Warning: This story contains details some may find distressing.
Several women have taken their lives in Sudan's central Gezira state after being raped by paramilitary fighters in the brutal civil war raging in the country, rights groups and activists have said.
The reports come after the paramilitary Rapid Support Forces (RSF) was accused by the UN of "atrocious crimes", including mass killings, in the state last week.
With RSF fighters continuing to advance, one rights group has told the BBC it is in contact with six women who are contemplating taking their own lives as they fear being sexually assaulted.
But the RSF has dismissed a recent UN report blaming a rise in sexual violence on its combatants, telling the BBC the accusations "were not based on evidence".
The vicious struggle for power between the army and RSF has killed tens of thousands of people and forced more than 11 million people from their homes since the conflict began in April 2023.
The head of the UN World Food Programme, Cindy McCain, visited the aid hub of Port Sudan this week, and told the BBC that the country could see the world's largest-ever humanitarian crisis if a ceasefire is not reached.
She warned that millions of people could die from starvation.

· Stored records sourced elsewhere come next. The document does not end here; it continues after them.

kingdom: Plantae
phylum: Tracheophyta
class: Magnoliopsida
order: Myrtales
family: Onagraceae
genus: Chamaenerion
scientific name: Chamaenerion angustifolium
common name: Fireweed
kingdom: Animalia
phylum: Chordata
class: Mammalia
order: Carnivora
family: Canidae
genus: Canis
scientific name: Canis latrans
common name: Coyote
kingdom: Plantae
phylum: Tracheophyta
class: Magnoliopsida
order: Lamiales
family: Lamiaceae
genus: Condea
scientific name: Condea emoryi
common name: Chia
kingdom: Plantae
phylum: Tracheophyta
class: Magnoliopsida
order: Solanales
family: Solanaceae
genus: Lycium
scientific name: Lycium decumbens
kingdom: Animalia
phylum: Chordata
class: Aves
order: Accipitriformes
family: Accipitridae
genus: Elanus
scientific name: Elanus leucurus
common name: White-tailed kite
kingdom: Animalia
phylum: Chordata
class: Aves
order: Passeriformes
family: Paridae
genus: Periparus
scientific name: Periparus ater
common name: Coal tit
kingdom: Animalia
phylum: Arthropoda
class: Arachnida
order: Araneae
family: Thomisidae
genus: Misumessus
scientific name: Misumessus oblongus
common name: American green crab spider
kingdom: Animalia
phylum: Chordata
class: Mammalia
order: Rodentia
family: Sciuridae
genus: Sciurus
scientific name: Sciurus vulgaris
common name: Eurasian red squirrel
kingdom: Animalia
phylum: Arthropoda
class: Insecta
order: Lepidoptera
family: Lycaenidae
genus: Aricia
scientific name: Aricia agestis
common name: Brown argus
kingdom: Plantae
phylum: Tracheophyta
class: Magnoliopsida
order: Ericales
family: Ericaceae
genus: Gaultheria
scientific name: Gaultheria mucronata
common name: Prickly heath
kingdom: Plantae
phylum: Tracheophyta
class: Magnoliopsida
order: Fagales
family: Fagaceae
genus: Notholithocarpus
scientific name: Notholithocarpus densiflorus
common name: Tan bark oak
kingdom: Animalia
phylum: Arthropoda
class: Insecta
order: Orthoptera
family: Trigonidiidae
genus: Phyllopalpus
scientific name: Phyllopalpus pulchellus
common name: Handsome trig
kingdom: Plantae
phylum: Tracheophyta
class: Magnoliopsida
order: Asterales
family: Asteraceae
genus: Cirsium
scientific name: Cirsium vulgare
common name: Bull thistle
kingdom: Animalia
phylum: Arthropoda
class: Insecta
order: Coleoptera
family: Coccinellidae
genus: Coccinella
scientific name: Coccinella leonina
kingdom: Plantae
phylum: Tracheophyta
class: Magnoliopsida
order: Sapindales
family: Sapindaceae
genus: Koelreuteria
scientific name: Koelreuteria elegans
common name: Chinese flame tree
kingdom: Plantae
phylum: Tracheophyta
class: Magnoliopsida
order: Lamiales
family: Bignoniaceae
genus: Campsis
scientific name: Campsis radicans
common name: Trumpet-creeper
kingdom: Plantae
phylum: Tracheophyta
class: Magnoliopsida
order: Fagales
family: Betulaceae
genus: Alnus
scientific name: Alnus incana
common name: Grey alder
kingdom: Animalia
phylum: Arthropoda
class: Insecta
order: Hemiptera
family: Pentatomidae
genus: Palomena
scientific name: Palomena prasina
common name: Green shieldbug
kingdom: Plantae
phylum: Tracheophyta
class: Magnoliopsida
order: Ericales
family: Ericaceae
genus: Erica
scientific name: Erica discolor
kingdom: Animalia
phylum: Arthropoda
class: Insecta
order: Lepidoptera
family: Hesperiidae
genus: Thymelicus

*'Rape me, not my daughter', women tell BBC of civil war experience
*A simple guide to the Sudan war
*'Our future is over': Forced to flee by a year of war
Reports of paramilitary fighters on the rampage in Gezira follow the recent defection to the army of Abu Aqla Kayka, the RSF’s top commander in the state.
"The RSF started a revenge campaign in areas under the control of Abu Kayka. They looted, killed civilians who were resisting and raped women and little girls," Hala al-Karib, head of the Strategic Initiative for Women in the Horn of Africa (Siha), told the BBC.
Siha, which has been documenting gender-based violence in Sudan during the war, had confirmed three cases of suicide by women over the last week in Gezira state, she said.
Ms Karib said that two were in the village of Al Seriha and a third in the town of Ruffa.
The sister of a woman who took her own life in the village told Siha it happened after she was raped by RSF soldiers in front of her father and brother. The two men were later killed.
A series of videos have been shared online over the last week that appear to show dozens of bodies wrapped in blankets from an alleged RSF massacre in Al Seriha.
BBC Verify has been able to match the location of this footage to the courtyard of a mosque in Al Seriha.
The evidence of suicides came from only two areas out of the 50 or so villages that have recently come under attack, Ms Karib said, adding that the figure could be higher as mobile communications were patchy.
A female activist from Gezira, who asked to remain anonymous as she feared for her life, told the BBC she had confirmed accounts of women taking their lives after their husbands had been killed by the RSF.
She had seen WhatsApp messages from one woman who described how her sister had taken her own life after being raped by RSF militiamen, who had also killed five of her brothers and some of her uncles also in Al Seriha.
But like Siha, she said it was impossible to verify accounts on social media of reported mass suicides of women fearing rape given the communication problems.
On Tuesday, an 80-page UN report said that since the conflict began, at least 400 survivors of conflict-related sexual violence have been documented up to July 2024, with the actual figure suspected to be much higher.
"The sheer scale of sexual violence we have documented in Sudan is staggering," said Mohamed Chande Othman, the UN chair of the panel that compiled the report.
Victims it documented have ranged from between eight and 75 years - with many of them needing medical treatment, but most hospitals and clinics have been destroyed in the fighting, the UN said.
RSF spokesperson Nizar Sayed Ahmed told the BBC: “These accusations are false and not based on evidence.
“To find out the facts on the ground, the UN must send a fact-finding team to Sudan,” he said.
Ms Karib told the BBC Siha was trying to keep in touch with the six women who were fearful of the RSF’s advance and contemplating taking their own lives.
She said Siha was giving them psychological support as activists tried to work out how they could move them to more secure locations.
She also said they were trying to help a 13-year-old girl who had been gang-raped by RSF fighters in Gezira and was in urgent need of medical care.
The girl was currently on the road from her home village north of Ruffa to the town of New Halfa, and was bleeding profusely, she said.